O governante afirmou que a tendência é de tornar o bordado mais atual e prático. São feitos trabalhos com menos horas de trabalho e que, por isso, saem mais baratas sem perderem a qualidade. (link)
E ra uma vez o Bordado Madeira, orgulho insular, suor entranhado em linho, tradição passada de mão calejada em mão calejada, geração após geração. Era uma arte. Hoje, Miguel Albuquerque tenta embrulhá-lo em papel de embrulho dourado, tipo loja gourmet para turista endinheirado, com "queques" vestidos de "Madeira Dress" a sorrir em passarelas de plástico.
No vídeo, vemos Albuquerque a empunhar a narrativa da “renovação do Bordado Madeira”. Fala de design, fala de inovação, como se a tradição fosse um tapete velho para ser escondido debaixo do sofá do marketing. E ali, sem pestanejar, tenta transformar o Bordado Madeira, símbolo visceral da nossa cultura, num produto "instagramável" para meia dúzia de elites de conveniência.

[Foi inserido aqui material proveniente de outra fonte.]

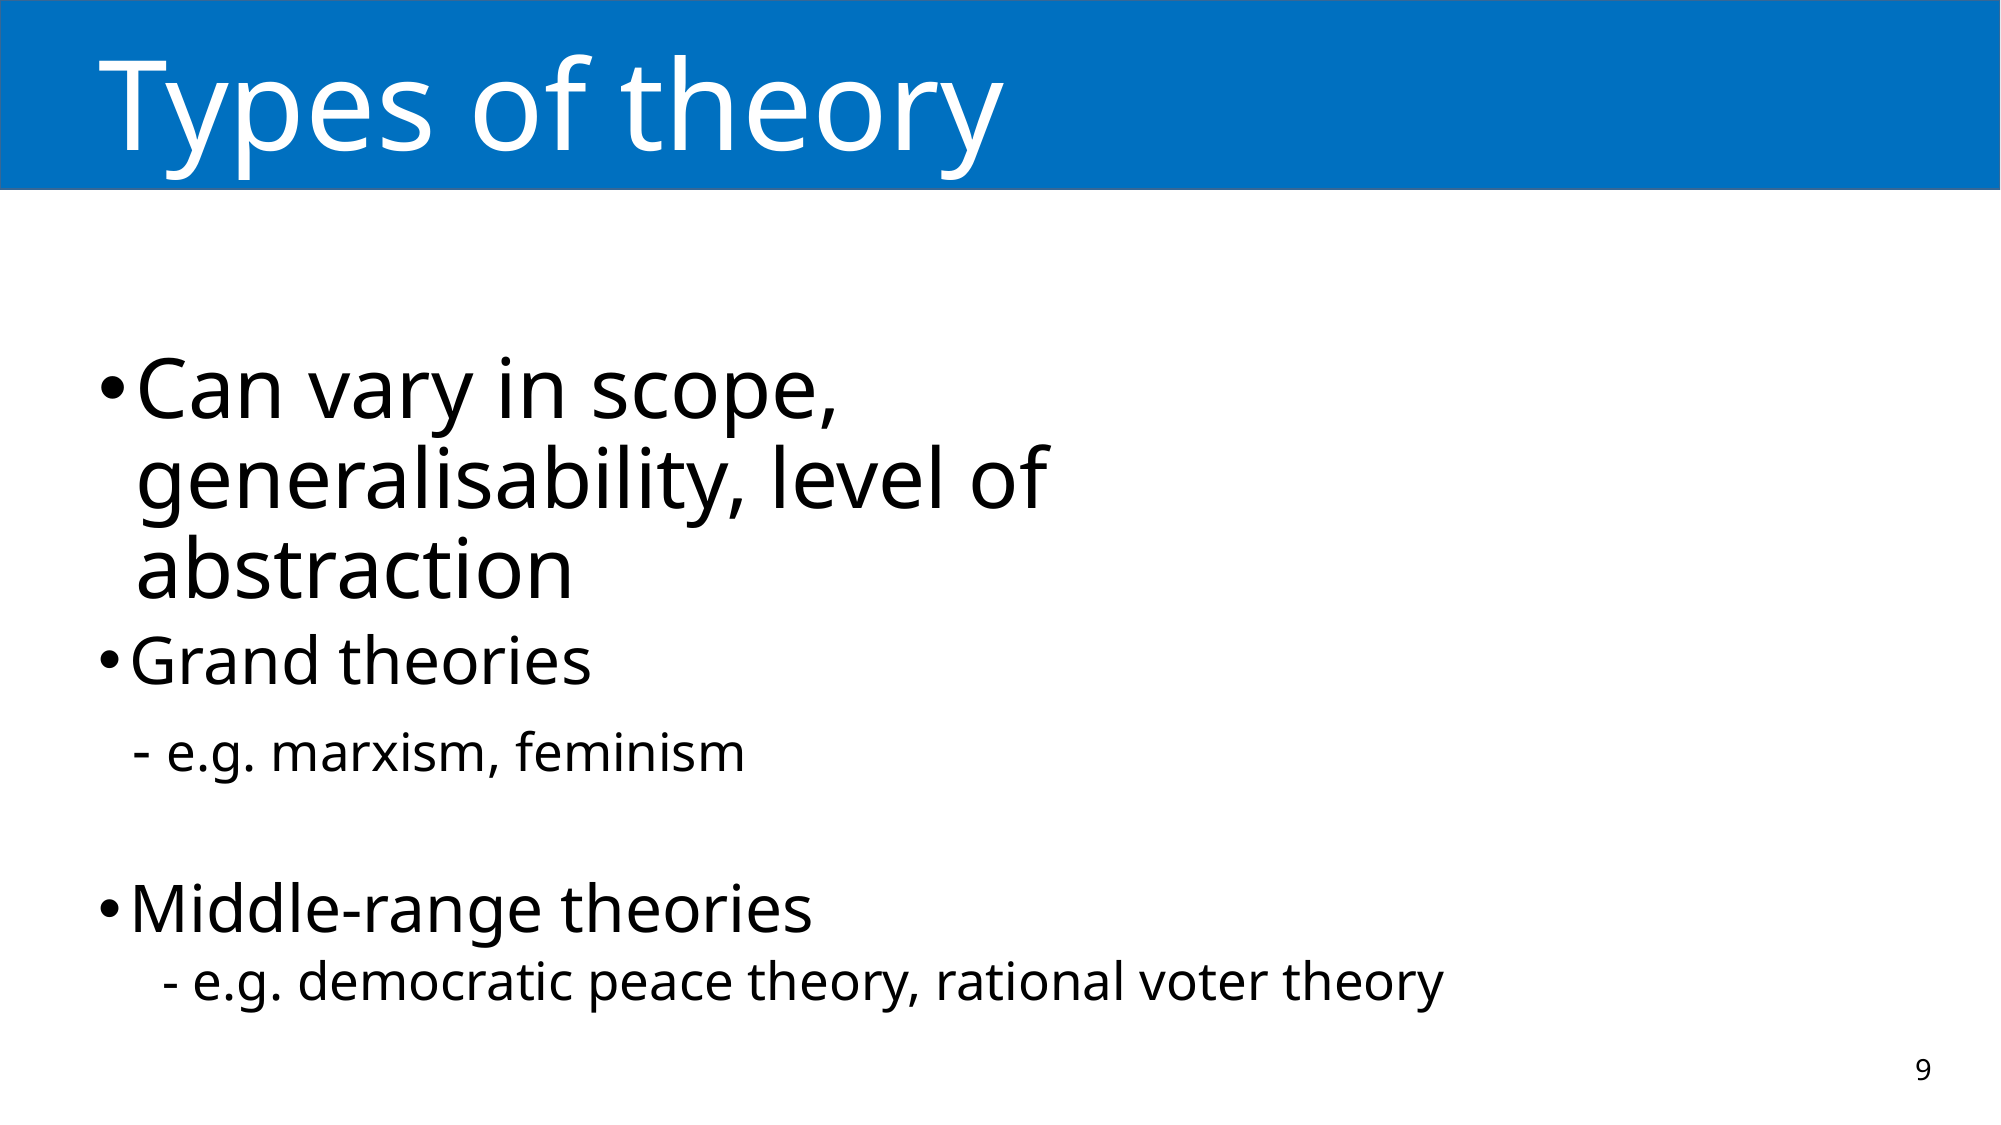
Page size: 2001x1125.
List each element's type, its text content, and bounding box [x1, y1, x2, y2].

text_box Can vary in scope, generalisability, level of abstraction [83, 338, 1287, 1020]
list Grand theories - e.g. marxism, feminism Middle-range theories - e.g. democratic peace theory, rational voter theory [1287, 620, 2000, 1020]
title Types of theory [83, 15, 2000, 205]
slide_number 9 [1524, 1043, 1947, 1104]
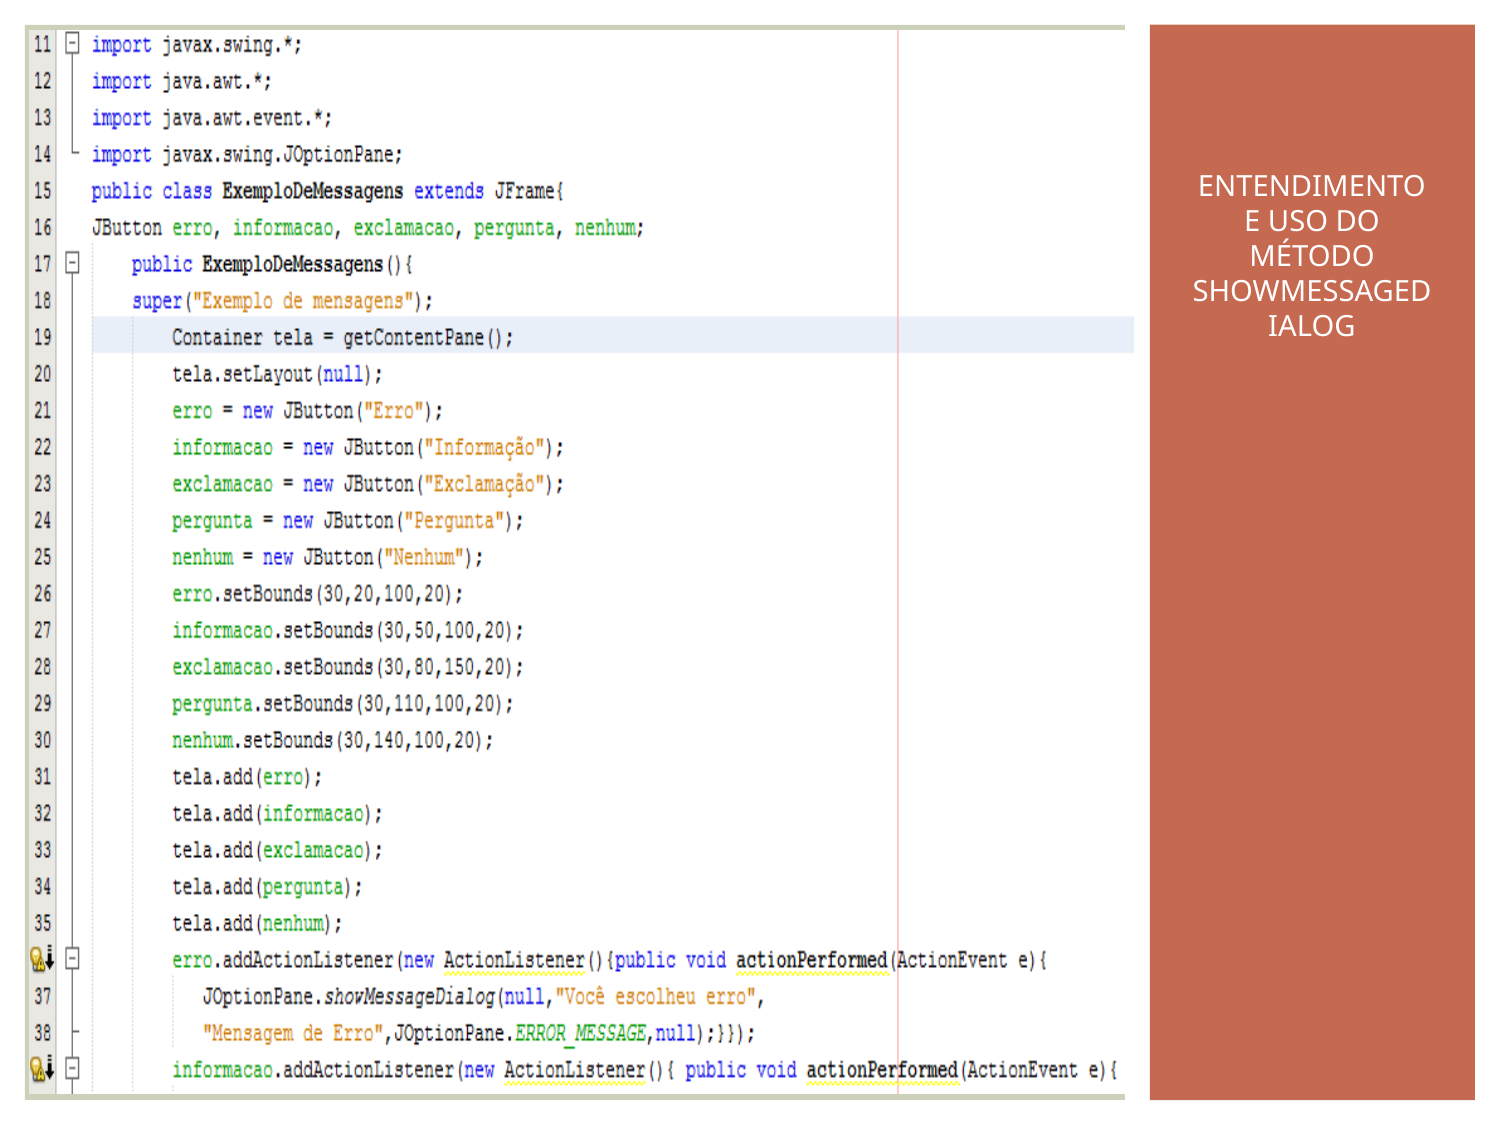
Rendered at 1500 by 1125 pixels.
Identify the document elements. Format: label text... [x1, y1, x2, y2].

picture [29, 30, 1135, 1095]
title ENTENDIMENTO E USO DO MÉTODO SHOWMESSAGEDIALOG [1174, 75, 1450, 350]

Para provar a grande “renovação”, levou como modelos a Graça, a Susana, a Lídia e a favorecida do regime, Nini Andrade, como se a inclusão de meia dúzia de nomes mascarasse décadas de injustiça.
Mas a verdade, Senhor Presidente, e aqui falamos preto no branco, é que o bordado foi durante décadas o motor de exploração de milhares de mulheres madeirenses.
As bordadeiras ganhavam tostões. Enquanto o bordado era vendido a peso de ouro nas lojas de turistas, as mulheres - as verdadeiras artistas! - viviam na penúria, numa lógica quase colonial dentro da própria terra.
Era o Paquistão no Atlântico, mas em vez de camisolas para a Primark, eram sonhos bordados com sangue, suor e lágrimas em tecidos finíssimos.
A "renovação" que agora querem apregoar não é renovação. É requentamento de uma injustiça histórica com purpurina em cima. Mudaram os vestidos, fizeram uns posts no Instagram, meteram uma palavra inglesa ("Madeira Dress") — mas na essência, a injustiça continua invisível no discurso.
Pergunto:
- Onde estão os apoios reais para as bordadeiras?
- Onde está o pagamento digno pelo trabalho artístico?
- Onde está a preservação autêntica, com formação, reconhecimento e verdadeira autonomia para quem borda?
O que vemos é só vitrine. Só espetáculo. Um desfile de vaidade para disfarçar o vazio. O Bordado Madeira não precisa de "inovação de fachada" feita para parecer "cool" no mercado de luxo.
- Precisa de respeito.
- Precisa de reparação histórica.
- Precisa de ser devolvido a quem o criou — o povo madeirense, as mulheres anónimas que bordaram os nossos sonhos.
Enquanto isso não acontecer, tudo isto que o Governo Regional anda a vender é showroom de hipocrisia.
O bordado é uma herança. Não é uma hashtag.